Джордж готова ко всему, она ждет.
Она собирается сосчитать посетителей и отметить, как долго (или недолго) они будут смотреть на одну случайную картину в галарее.
Ей еще не известно, что примерно через полчаса, когда она будет подводить окончательный итог своего исследования (через зал пройдут в общей сложности сто пятьдесят семь человек, из этого количества посетителей лишь двадцать пять задержат взгляд на картине не больше чем на секунду; одна женщина остановится, чтобы рассмотреть резьбу рамы, но не саму картину, и на это у нее уйдет три секунды, а две девушки и парень лет двадцати притормозят у картины, чтобы пошутить насчет прически святого Винсента — узла, смахивающего на третий глаз во лбу, и на это у них уйдет секунд тридцать), произойдет вот что:
[на сцене появляется Лайза Голиард]
Джордж узнает ее мгновенно, несмотря на то что видела единственный раз в аэропорту.
Она войдет в зал галереи, на мгновение остановится, чтобы осмотреться, увидит Джордж, о которой не имеет ни малейшего понятия, а потом подойдет ближе и встанет между Джордж и святым Винсентом Феррером.
Она простоит там несколько минут, гораздо дольше всех, кроме самой Джордж.
Потом вскинет дизайнерскую сумочку на плечо и покинет зал.
Джордж последует за ней.
Держась за спиной женщины — так, чтобы между ними было достаточно людей для прикрытия (и они там найдутся), она, уже на лестнице, с вопросительной интонацией произнесет это имя (Лайза?) — просто, чтобы убедиться, она ли это. Затем проследит, оглянется ли женщина, услышав свое имя (она оглянется), а сама Джордж при этом сделает вид, что смотрит совсем в другую сторону, и постарается как можно больше походить на самого обычного недовольного жизнью тинейджера, чтобы невозможно было догадаться, кто окликнул женщину.
Одновременно Джордж с удивлением обнаружит в себе дар становиться невидимой.
Стараясь не отставать, но держась на приличном расстоянии и продолжая изображать из себя обычную девчонку в фазе подросткового бунта, она последует за женщиной через весь Лондон, в частности, спустится в метро и выйдет из него, чтобы продолжить преследование, пока женщина не доберется до своего дома и запрет за собой дверь.
Джордж немного постоит и перейдет на противоположную сторону улицы.
У нее не будет никакого плана, что делать дальше, она не будет даже толком знать, в каком районе Лондона находится.
Напротив дома Джордж увидит невысокую каменную оградку.
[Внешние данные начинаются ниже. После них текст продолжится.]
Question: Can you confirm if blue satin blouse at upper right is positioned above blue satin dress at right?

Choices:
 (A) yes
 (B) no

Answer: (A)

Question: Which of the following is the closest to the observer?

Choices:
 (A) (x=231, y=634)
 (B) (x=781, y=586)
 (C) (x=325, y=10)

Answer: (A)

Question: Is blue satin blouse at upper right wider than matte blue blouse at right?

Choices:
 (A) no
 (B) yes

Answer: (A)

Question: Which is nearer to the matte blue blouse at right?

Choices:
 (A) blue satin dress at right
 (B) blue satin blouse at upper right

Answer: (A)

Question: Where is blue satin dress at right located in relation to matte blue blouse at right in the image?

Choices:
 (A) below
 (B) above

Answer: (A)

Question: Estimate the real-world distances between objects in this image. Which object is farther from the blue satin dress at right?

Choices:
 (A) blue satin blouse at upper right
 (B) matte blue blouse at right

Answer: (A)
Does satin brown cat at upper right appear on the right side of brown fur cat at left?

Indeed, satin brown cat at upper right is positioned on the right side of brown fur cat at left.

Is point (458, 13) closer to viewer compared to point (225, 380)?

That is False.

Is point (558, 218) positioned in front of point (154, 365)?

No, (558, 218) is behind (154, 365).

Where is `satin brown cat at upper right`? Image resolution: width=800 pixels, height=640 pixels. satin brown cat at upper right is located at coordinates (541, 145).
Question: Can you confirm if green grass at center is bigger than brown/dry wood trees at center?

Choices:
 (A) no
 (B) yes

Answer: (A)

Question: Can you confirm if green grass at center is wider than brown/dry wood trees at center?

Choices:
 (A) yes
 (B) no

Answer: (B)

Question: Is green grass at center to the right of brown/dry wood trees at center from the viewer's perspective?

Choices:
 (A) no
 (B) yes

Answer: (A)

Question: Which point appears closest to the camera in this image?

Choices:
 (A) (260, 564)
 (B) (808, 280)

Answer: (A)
Она подойдет и усядется на нее.
О’кей.
Если эта женщина не специалист по искусству раннего Возрождения и не историк, интересующийся личностью святого Винсента Феррера (маловероятно, но возможно), то не может быть, чтобы она сама, ни с того ни с сего, вдруг решила проехать через весь Лондон, чтобы взглянуть на одну-единственную картину из многих тысяч произведений искусства, хранящихся в Национальной галерее. Следовательно, она, скорее всего, все знает про эту картину, и то, где она находится, и тем или иным способом следит за матерью Джордж — если уже не за самой Джордж — с того времени, как они отправились в Феррару.
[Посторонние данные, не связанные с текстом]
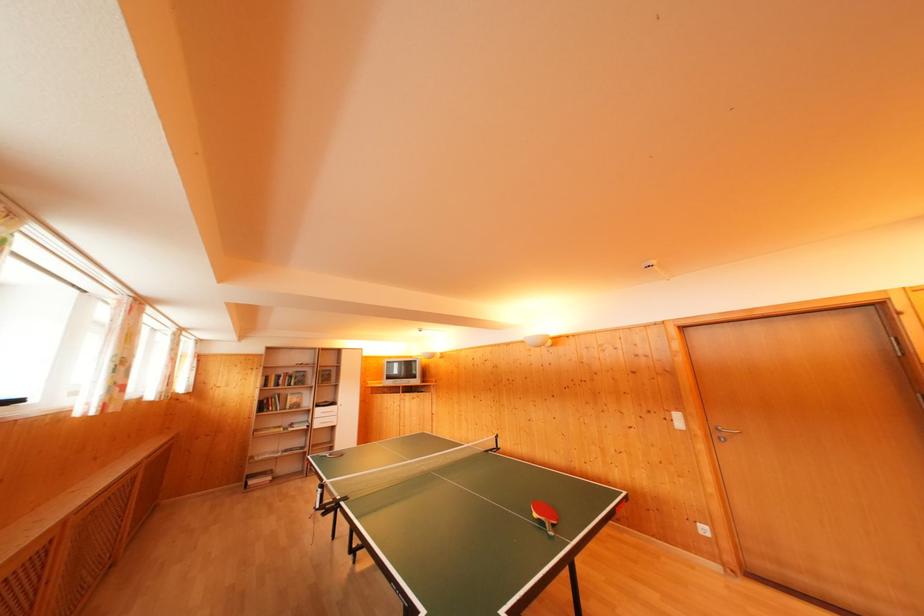
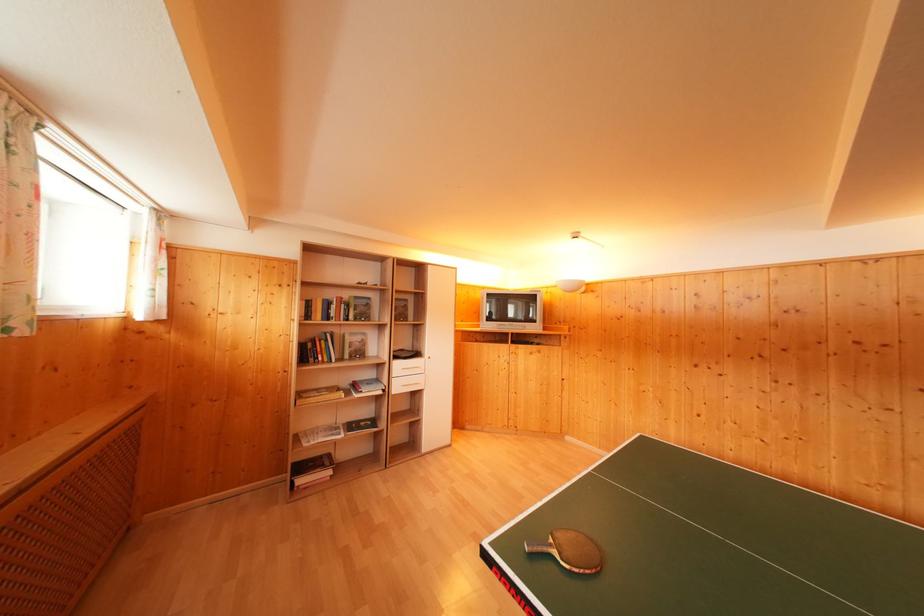
Consider the image. What movement of the cameraman would produce the second image?

The cameraman moved toward left, forward.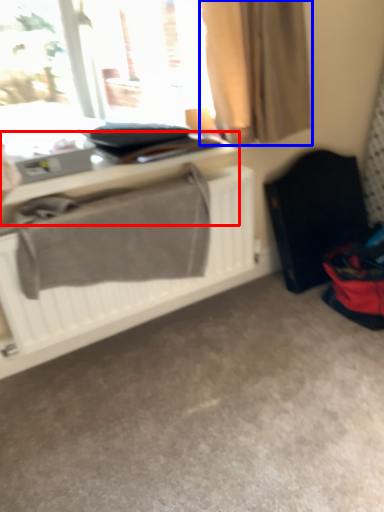
Question: Which of the following is the farthest to the observer, table (highlighted by a red box) or curtain (highlighted by a blue box)?

Choices:
 (A) table
 (B) curtain

Answer: (A)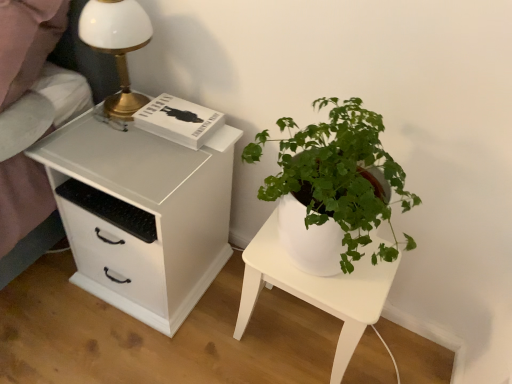
Question: Does white glossy table lamp at upper left have a greater width compared to white matte chest of drawers at left?

Choices:
 (A) yes
 (B) no

Answer: (B)

Question: Could you tell me if white glossy table lamp at upper left is facing white matte chest of drawers at left?

Choices:
 (A) yes
 (B) no

Answer: (B)

Question: Is white glossy table lamp at upper left at the right side of white matte chest of drawers at left?

Choices:
 (A) yes
 (B) no

Answer: (B)

Question: From the image's perspective, is white glossy table lamp at upper left on top of white matte chest of drawers at left?

Choices:
 (A) no
 (B) yes

Answer: (B)

Question: Does white glossy table lamp at upper left come behind white matte chest of drawers at left?

Choices:
 (A) yes
 (B) no

Answer: (A)

Question: From a real-world perspective, does white glossy table lamp at upper left sit lower than white matte chest of drawers at left?

Choices:
 (A) yes
 (B) no

Answer: (B)

Question: Does white glossy table lamp at upper left have a greater width compared to white glossy nightstand at lower right?

Choices:
 (A) no
 (B) yes

Answer: (A)

Question: Does white glossy table lamp at upper left lie in front of white glossy nightstand at lower right?

Choices:
 (A) no
 (B) yes

Answer: (B)

Question: Would you say white glossy table lamp at upper left is a long distance from white glossy nightstand at lower right?

Choices:
 (A) no
 (B) yes

Answer: (A)

Question: Is white glossy table lamp at upper left thinner than white glossy nightstand at lower right?

Choices:
 (A) yes
 (B) no

Answer: (A)

Question: Is white glossy table lamp at upper left taller than white glossy nightstand at lower right?

Choices:
 (A) yes
 (B) no

Answer: (B)

Question: From the image's perspective, does white glossy table lamp at upper left appear higher than white glossy nightstand at lower right?

Choices:
 (A) no
 (B) yes

Answer: (B)

Question: Would you say white glossy table lamp at upper left is part of white matte chest of drawers at left's contents?

Choices:
 (A) yes
 (B) no

Answer: (B)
Мать Джордж — мертва. Состоялись похороны. Ее мать стала прахом. Так почему эта женщина продолжает идти по ее следам? Или она в самом деле следит за Джордж? (Маловероятно. Во всяком случае, сейчас именно Джордж выслеживает ее.)
(И тут Джордж начнет чувствовать, как ее взгляд на это дело становится шире.) Может, во всем этом можно усмотреть доказательство любви.
Эта мысль вызовет у Джордж гнев.
Одновременно она преисполнится гордости за свою мать — за все, что она делала. Но еще большее удивление у нее вызовет особый талант ее матери.
Лабиринт с Минотавром — это одно. А способность заворожить самого Минотавра, чтобы тот убрался обратно в свой Лабиринт, — уже совсем другое.
Туше.[40]
Дружеское «дай пять!»
И то, и другое одновременно.
На минутку задумайся над этой моральной дилеммой. Представь. Вот ты — художник.
Продолжая сидеть на ограде на противоположной стороне улицы, Джордж достанет телефон и сделает звонок.
Затем еще один.
Потом еще немного посидит и посмотрит на дом.
В следующий раз, приехав в Лондон, она сделает то же самое. В память о глазах матери она станет смотреть собственными. Она даст понять тому, кто следит, — что она тоже следит.
Но ничего подобного не произошло.
По крайней мере, пока.
А сейчас, в настоящем времени, Джордж сидит в галерее и смотрит на старые картины на стене.
Это тоже вполне себе дело. Ради предвидимого будущего.